The integration of Connected and Autonomous Vehicles (CAVs) into modern intelligent transportation systems has exacerbated cybersecurity vulnerabilities, necessitating Intrusion Detection Systems (IDS) that can simultaneously satisfy high detection accuracy and strict resource constraints. In this study, we addressed the limitations of existing deep learning-based IDSs, which often suffer from feature misalignment due to homogeneous data processing and high computational overhead. We proposed HCA-IDS, a novel Semantics-Aware Heterogeneous Cross-Attention framework that fundamentally shifts the detection paradigm from an architecture-centric to a data-centric approach. By explicitly decoupling network traffic into discrete protocol patterns and continuous behavioral states, and subsequently aligning them via a lightweight Cross-Attention mechanism, our model effectively resolves the semantic heterogeneity gap. Furthermore, the replacement of heavy convolutional layers with streamlined MLP-based encoders significantly reduces the model’s complexity, ensuring its viability for deployment on resource-constrained vehicular edge computing units.

To strictly validate the robustness and generalization capability of the proposed framework, we conducted extensive experiments using Stratified 5-Fold Cross-Validation on the benchmark NSL-KDD and the high-dimensional CIC-IDS2018 datasets. The experimental results demonstrate that HCA-IDS achieves state-of-the-art performance, recording a Macro-F1 score of 94.06% on the CIC-IDS2018 dataset. Crucially, the model exhibits exceptional resilience against the long-tail distribution problem inherent in real-world traffic, significantly outperforming traditional hybrid baselines in detecting minority threats such as Web Attacks and Botnets. The analysis confirms that the proposed semantic alignment mechanism successfully preserves and amplifies the gradient signals of rare attack classes, preventing them from being overwhelmed by dominant benign traffic.

In terms of deployment feasibility, HCA-IDS demonstrates a superior trade-off between accuracy and efficiency. With a compact model size of approximately 1.00 MB and an average inference latency of just 0.0037 ms per sample, the system supports a throughput exceeding 269,000 flows per second, satisfying the real-time processing requirements of automotive electronic control units.
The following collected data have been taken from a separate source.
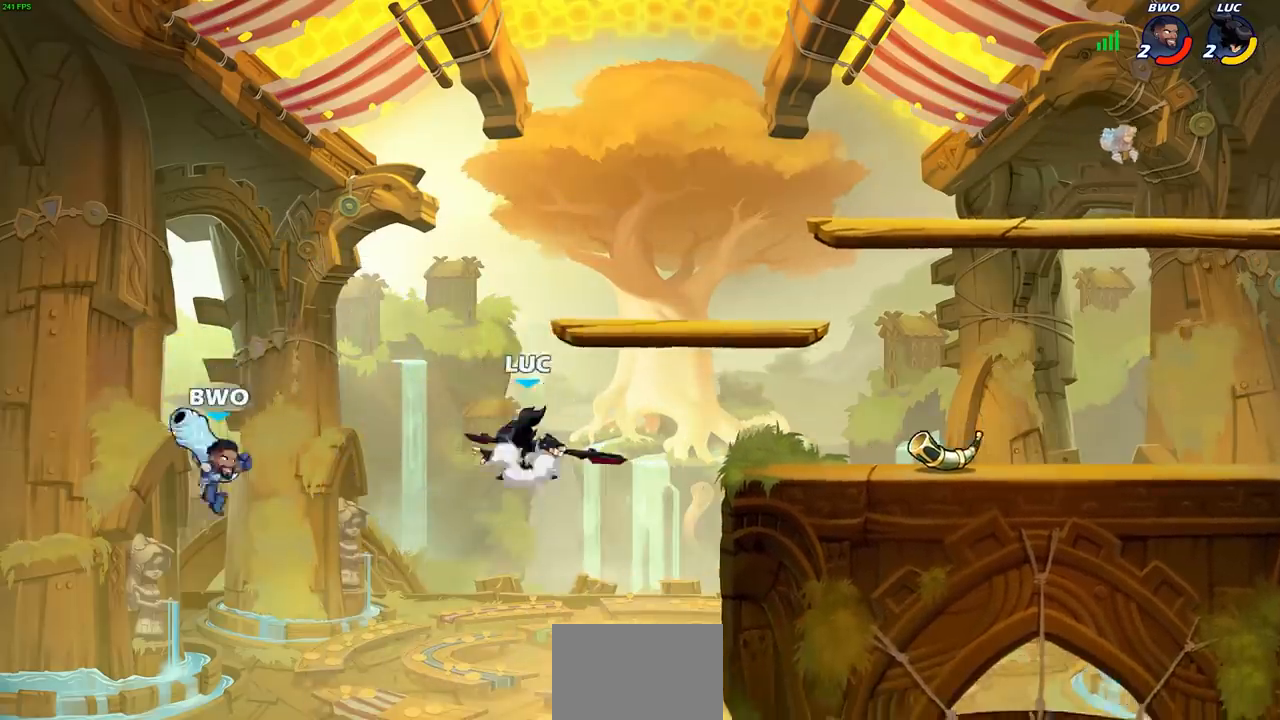
{"buttons": [], "left_stick": "up-right", "right_stick": "center", "events": [[50, "SQUARE", "down"], [100, "CROSS", "up"], [117, "SQUARE", "up"], [367, "left_stick", "up-right"]]}
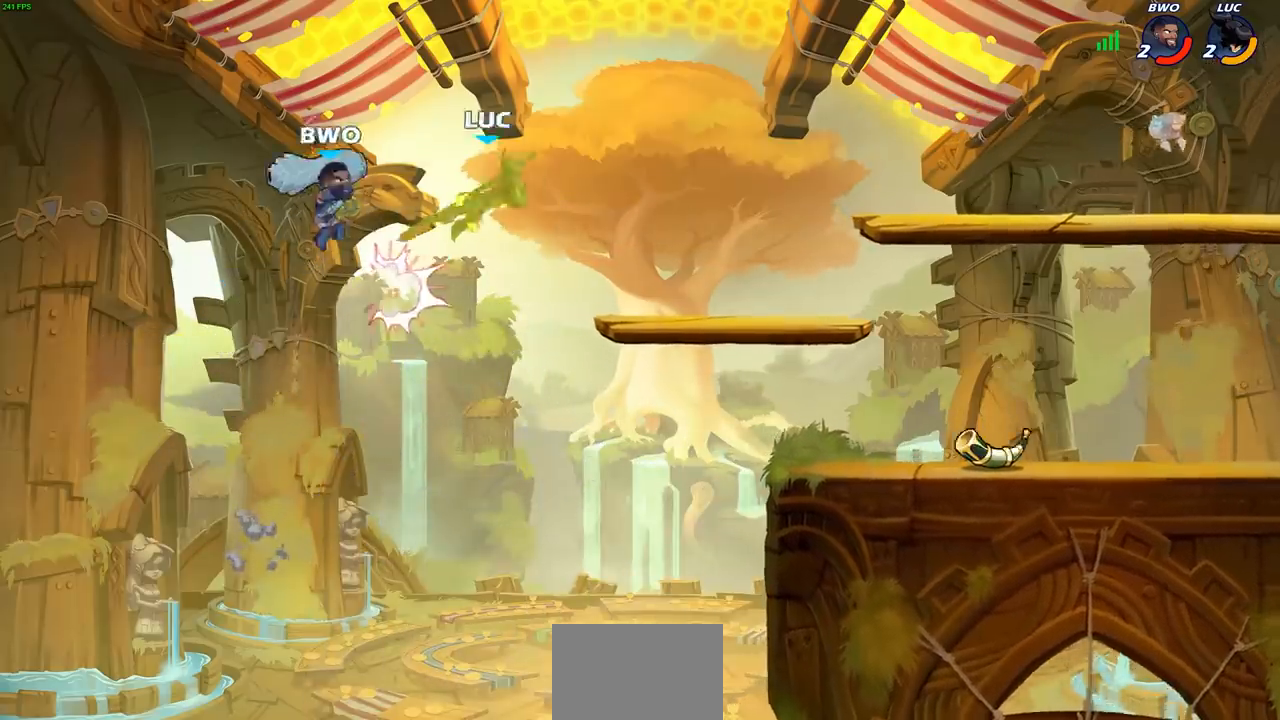
{"buttons": [], "left_stick": "left", "right_stick": "center", "events": [[317, "left_stick", "up-left"], [367, "left_stick", "down-left"], [450, "left_stick", "left"]]}
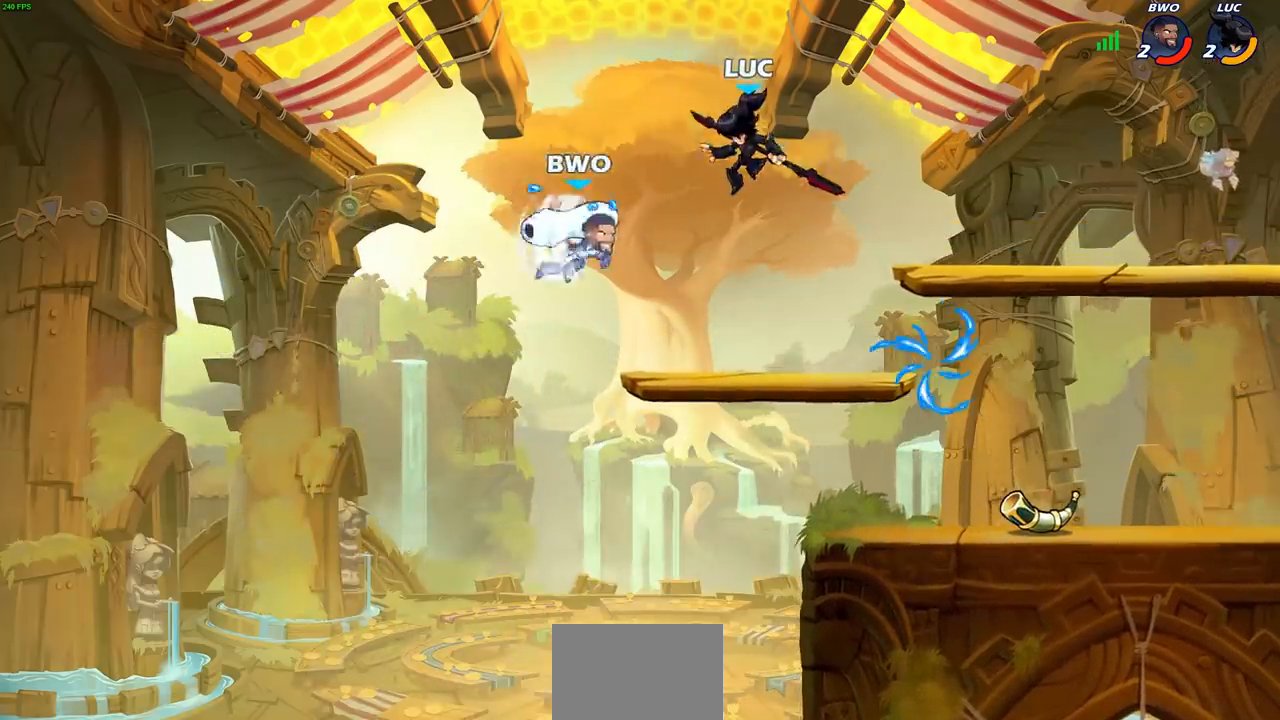
{"buttons": [], "left_stick": "up-left", "right_stick": "center", "events": [[33, "SQUARE", "down"], [67, "TRIANGLE", "down"], [100, "TRIANGLE", "up"], [133, "SQUARE", "up"], [133, "left_stick", "center"], [267, "left_stick", "right"], [450, "left_stick", "up-left"]]}
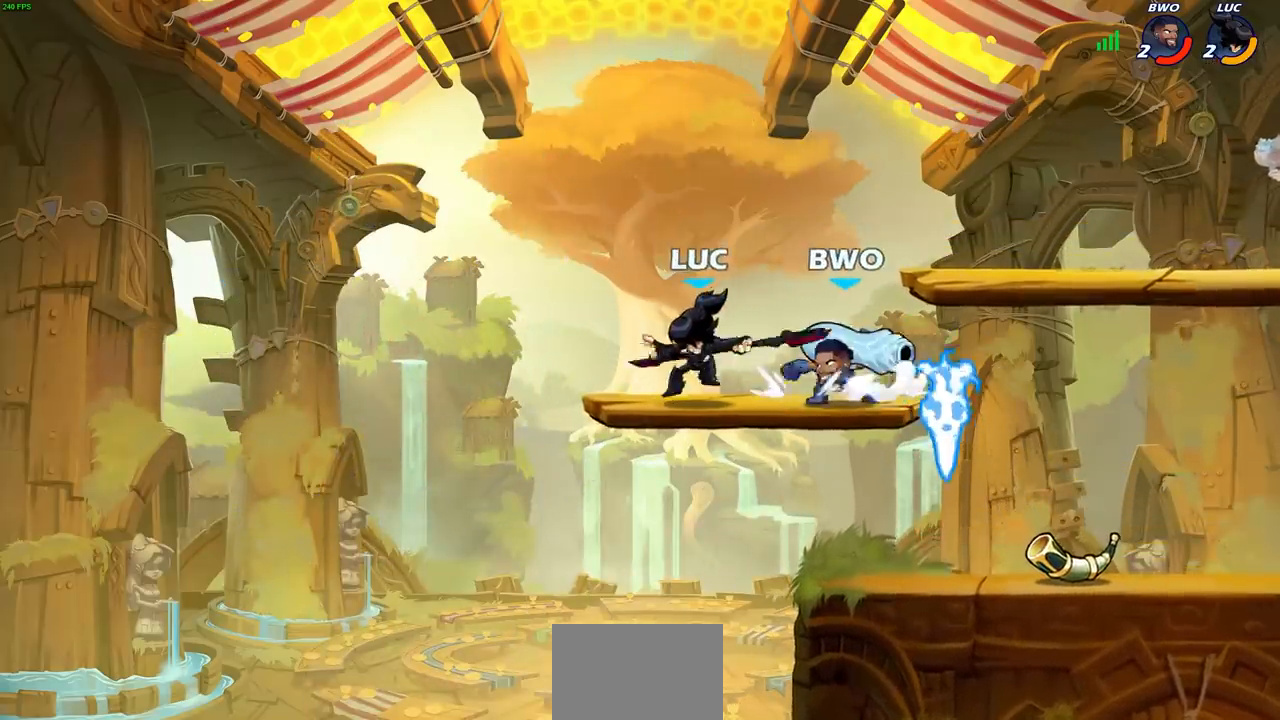
{"buttons": [], "left_stick": "right", "right_stick": "center", "events": [[317, "left_stick", "right"]]}
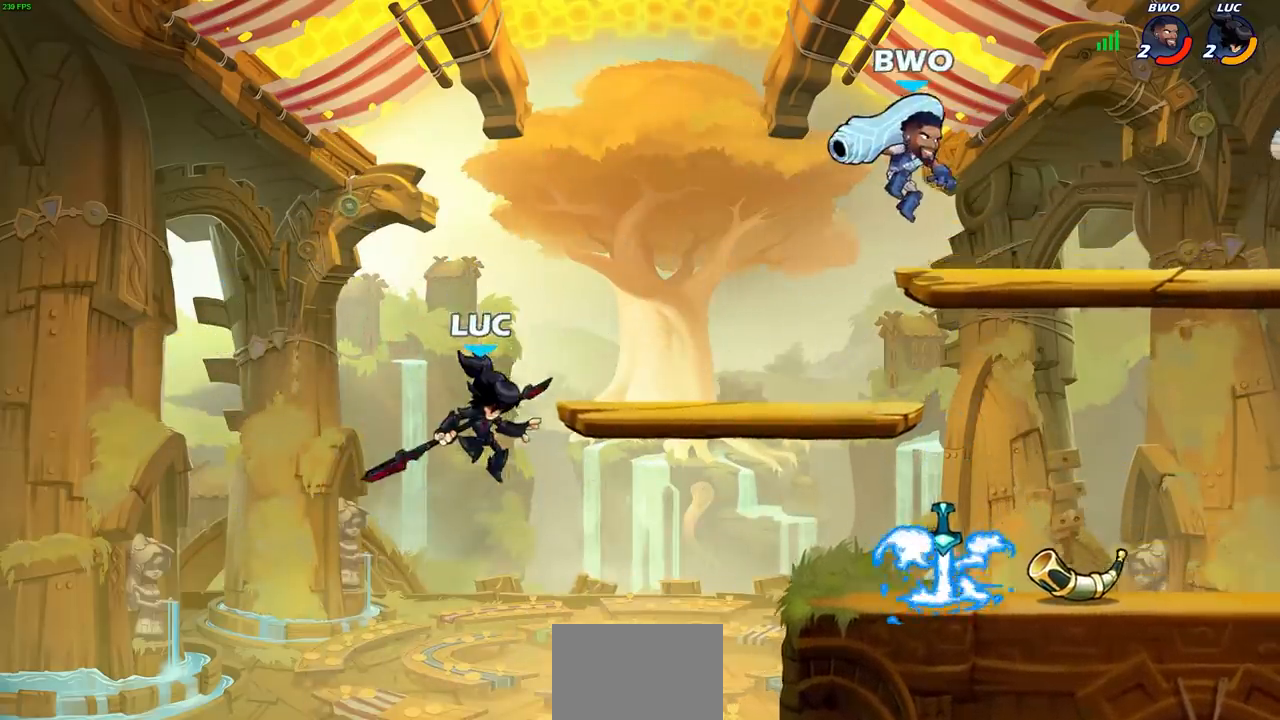
{"buttons": ["R1", "SELECT"], "left_stick": "right", "right_stick": "center", "events": [[317, "CROSS", "down"], [417, "CROSS", "up"], [467, "R1", "down"], [500, "SELECT", "down"]]}
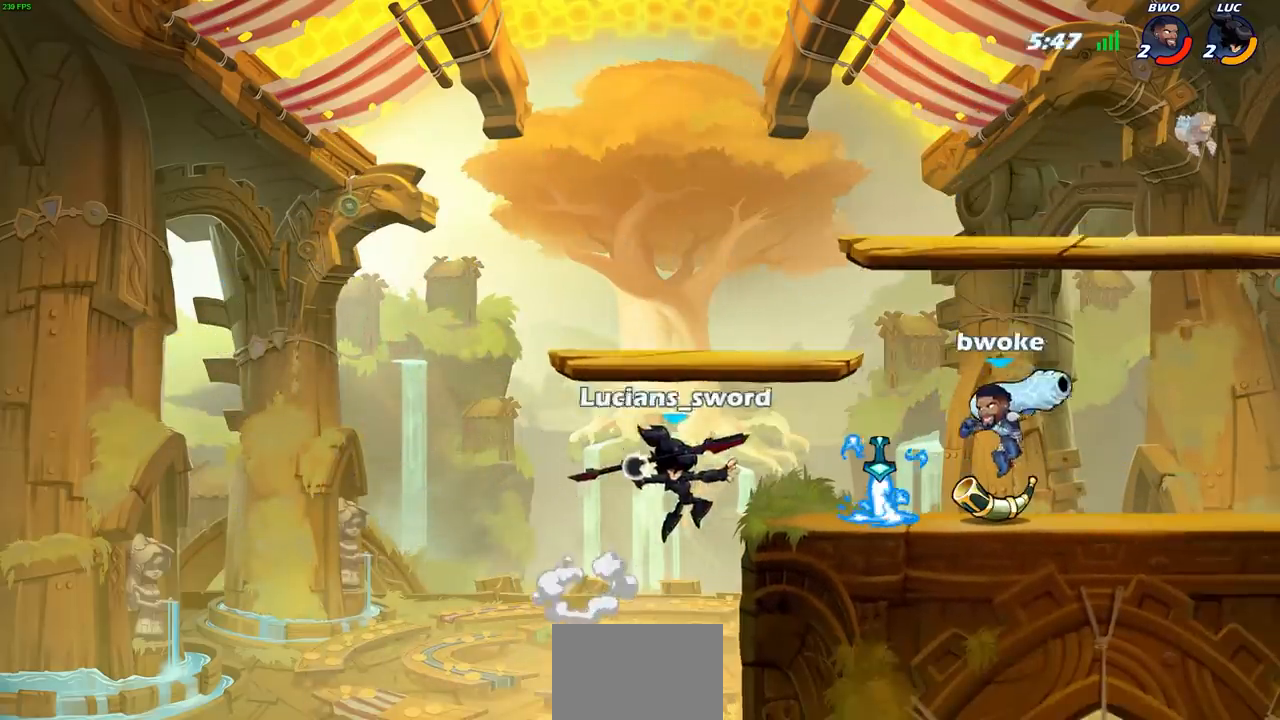
{"buttons": [], "left_stick": "right", "right_stick": "center", "events": [[33, "R1", "up"], [50, "SELECT", "up"], [100, "left_stick", "center"], [317, "left_stick", "right"]]}
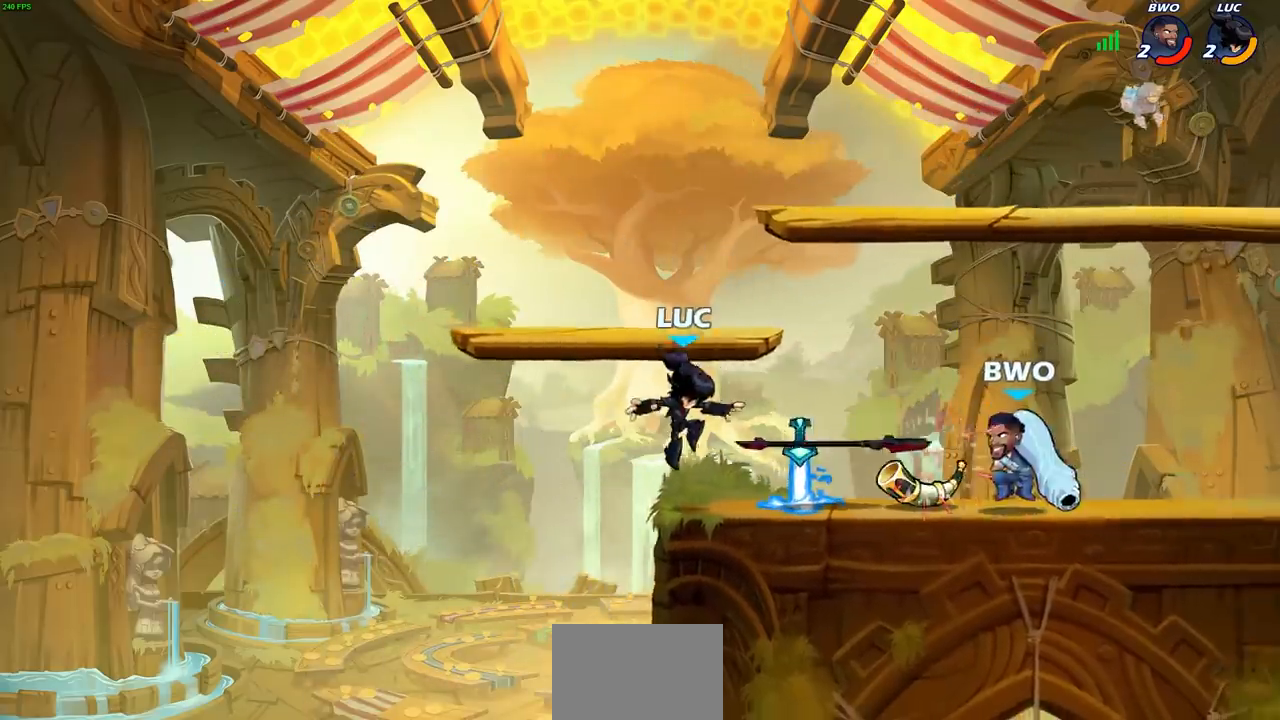
{"buttons": [], "left_stick": "center", "right_stick": "center", "events": [[83, "R1", "down"], [167, "SQUARE", "down"], [200, "R1", "up"], [267, "SQUARE", "up"], [333, "left_stick", "center"]]}
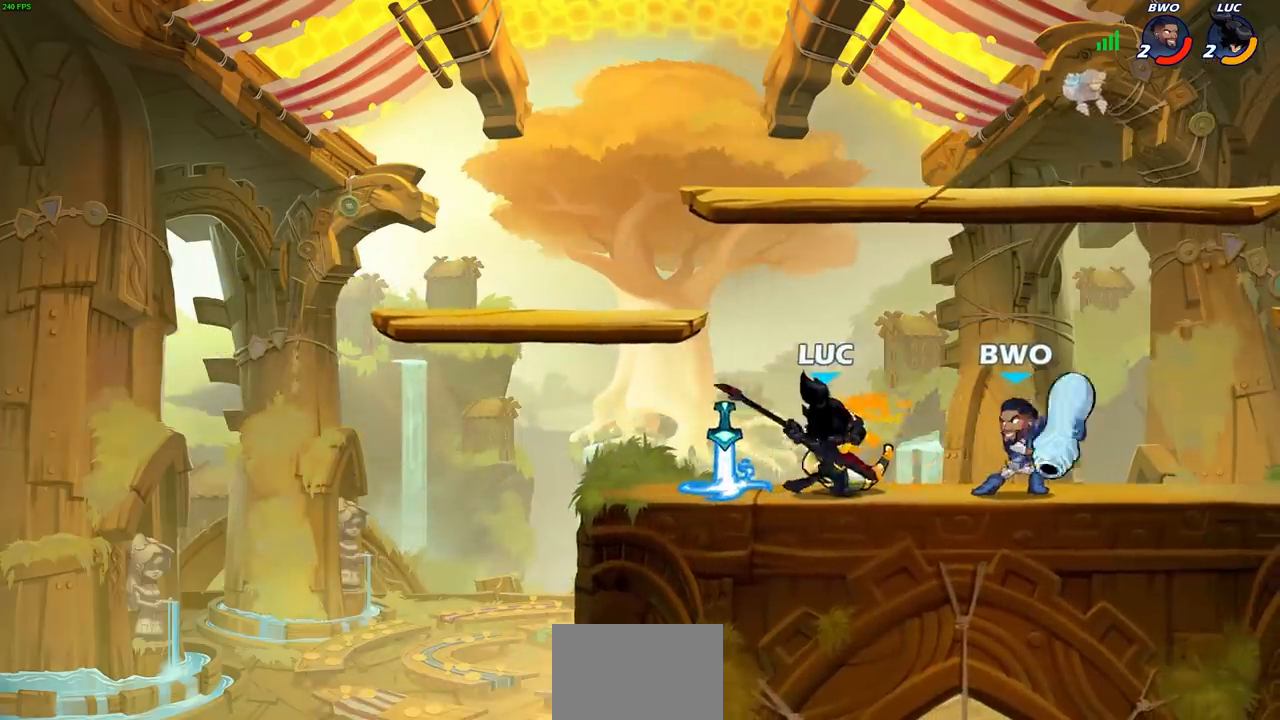
{"buttons": [], "left_stick": "down", "right_stick": "center", "events": [[317, "left_stick", "down"], [350, "SQUARE", "down"], [433, "SQUARE", "up"]]}
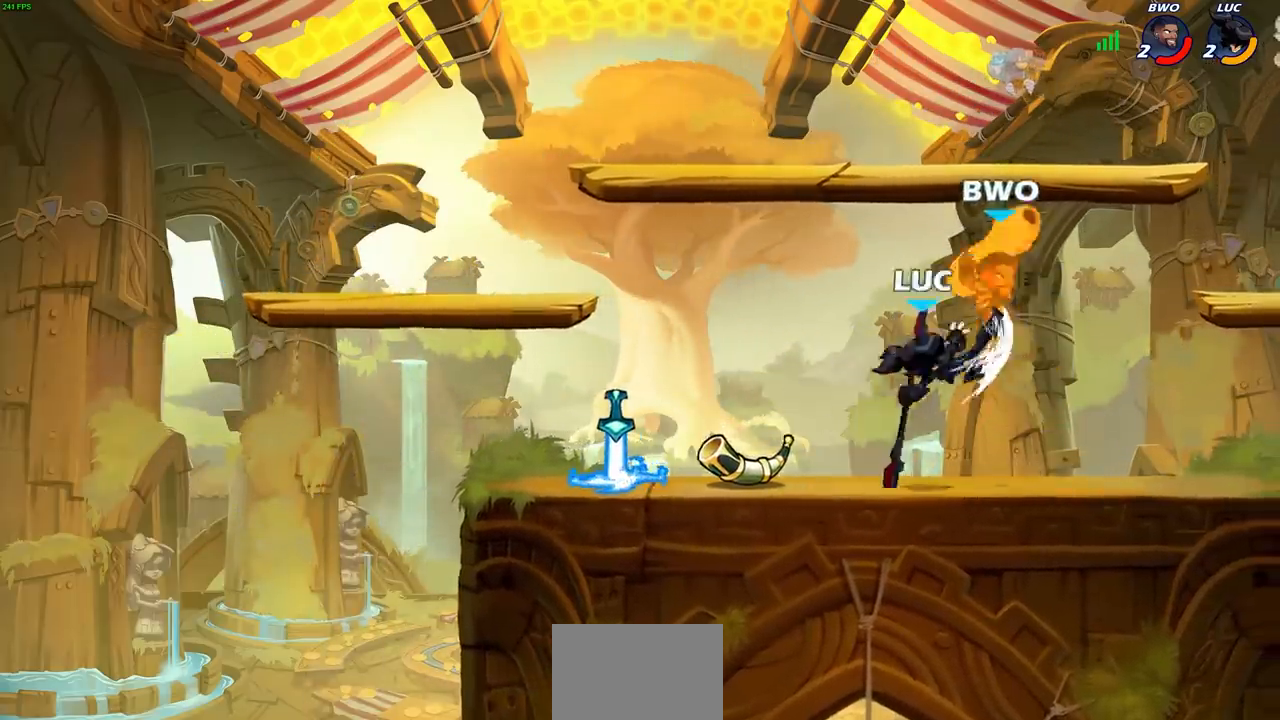
{"buttons": [], "left_stick": "center", "right_stick": "center", "events": [[33, "left_stick", "center"]]}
These findings suggest that the proposed lightweight, semantics-aware architecture offers a robust and practical solution for securing next-generation vehicular networks. Future work will focus on evaluating the model’s resilience against adversarial examples to further enhance its security in hostile environments, as well as exploring its implementation on automotive-grade hardware for hardware-in-the-loop validation.